I was really thinking about why the gravity was so high and wondering if it is possible to denature beta amylase, (the enzyme that is primarily used to produce yeasts favourite food maltose) by mashing too high. Depending on the temperature it seems that it degrades quite quickly.  Check this out, its from a German brewing publication.  It shows the half life of a beta amylase enzyme in comparison to temperature over time.  So basically if you mash at 75C it will only last for about 5 minutes before it runs out of activity, at 70C it will last for about 15 minutes before it denatures, at 65C it will last for about 40 min before its completely denatured and inactive.
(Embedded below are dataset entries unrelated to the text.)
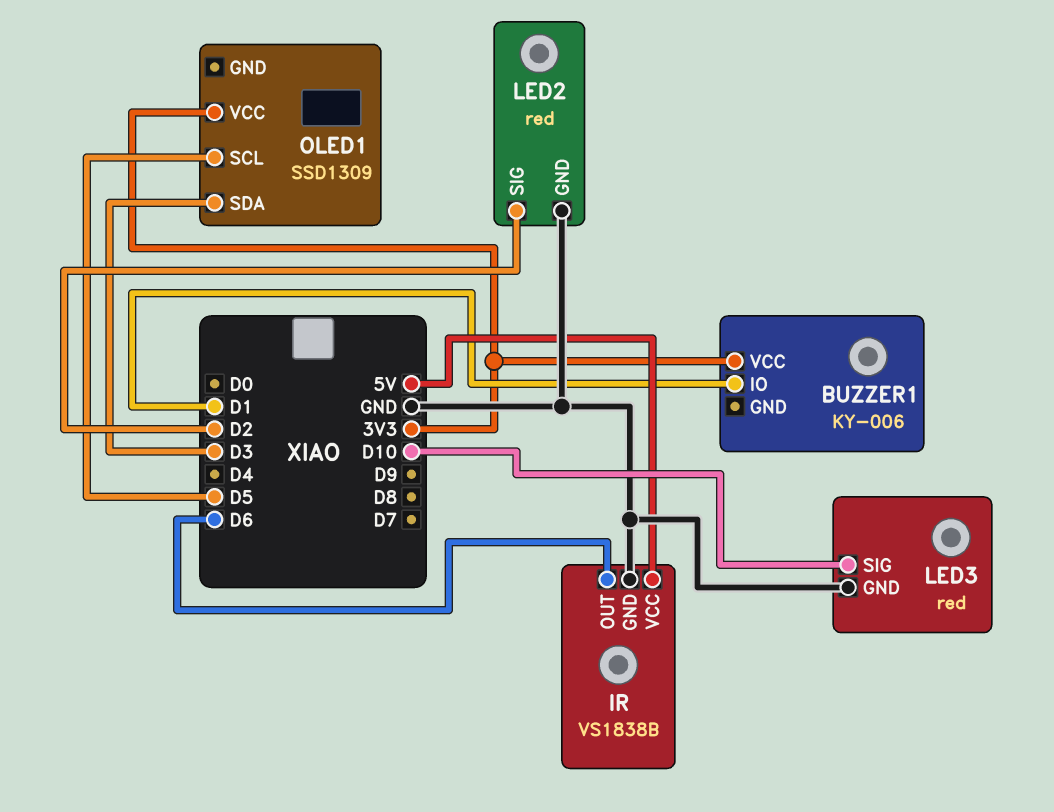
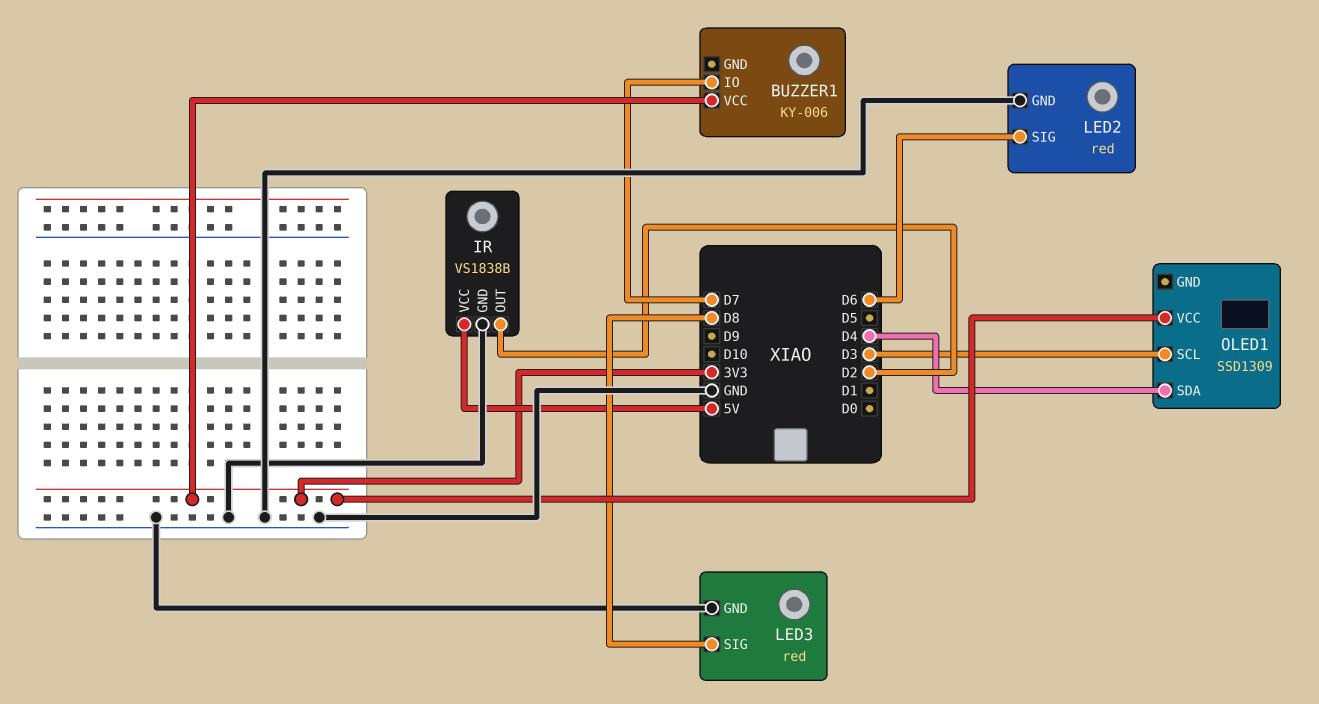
BUZZER1 pin IO: D1 -> D7
IR pin OUT: D6 -> D2
LED2 pin SIG: D2 -> D6
LED3 pin SIG: D10 -> D8
OLED1 pin SCL: D5 -> D3
OLED1 pin SDA: D3 -> D4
So depending on what temp you mashed at it is possible that this was the cause as you denatured the beta amylase and there was not enough time for it to covert the starches into fermentable sugars. i mean at least its theoretically possible I suppose.

Screenshot from 2018-07-25 20-49-38.png 

source : Brauwelt International




I think that may be it.

I relied on a temperature gauge, in a previous brew which went south, in my boiler which I feel may be off. 
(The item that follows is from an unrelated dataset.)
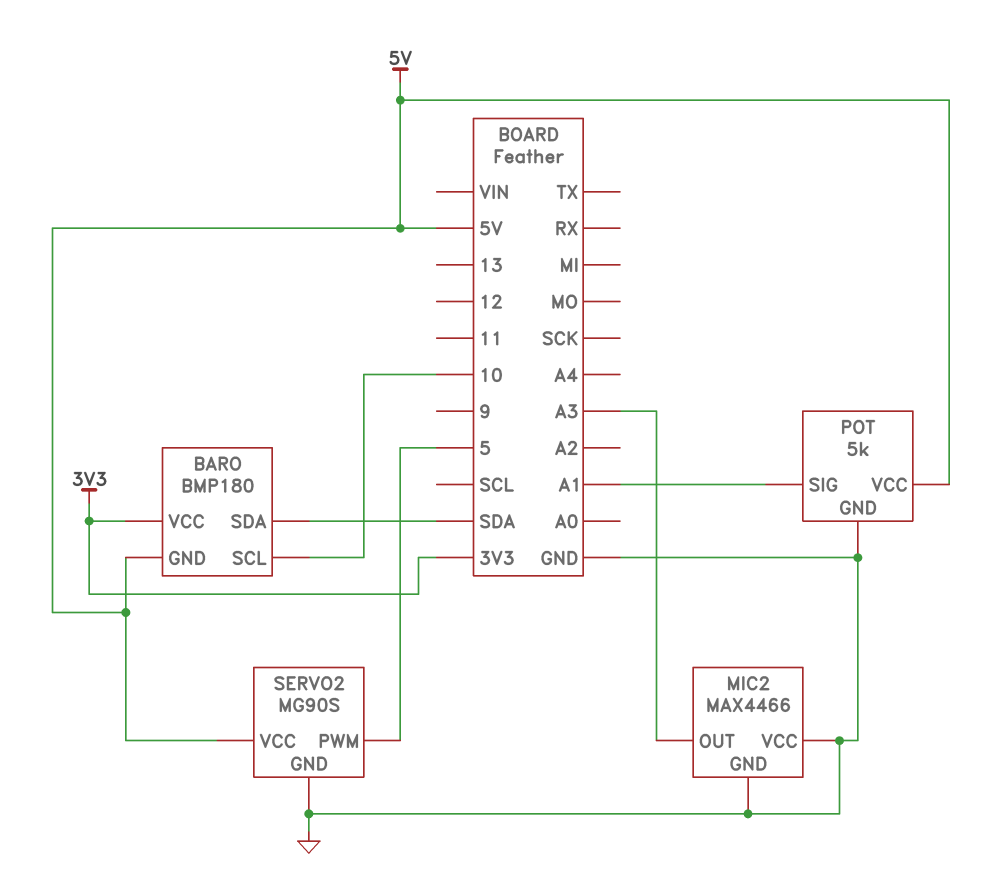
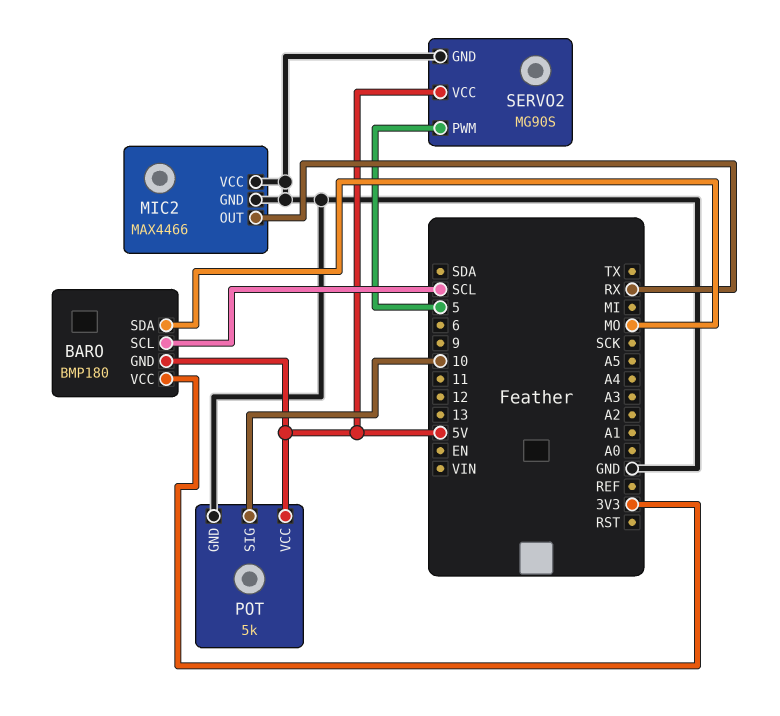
BARO pin SCL: 10 -> SCL
BARO pin SDA: SDA -> MO
MIC2 pin OUT: A3 -> RX
POT pin SIG: A1 -> 10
The last brew I made, the subject of this thread, did get too hot, by maybe, ten degrees. I'll try the finings and bottle it, because it tastes good, it's just cloudy. 

I didn't get around to making a ten litre brew this evening, but I'll get it done soon. My son helped me with the first brew I made, and that was bloody good. More attention to detail I think.

An axiom of mine is "If it was easy, everyone would be doing it". It would also be boring and we'd have nothing to chat about.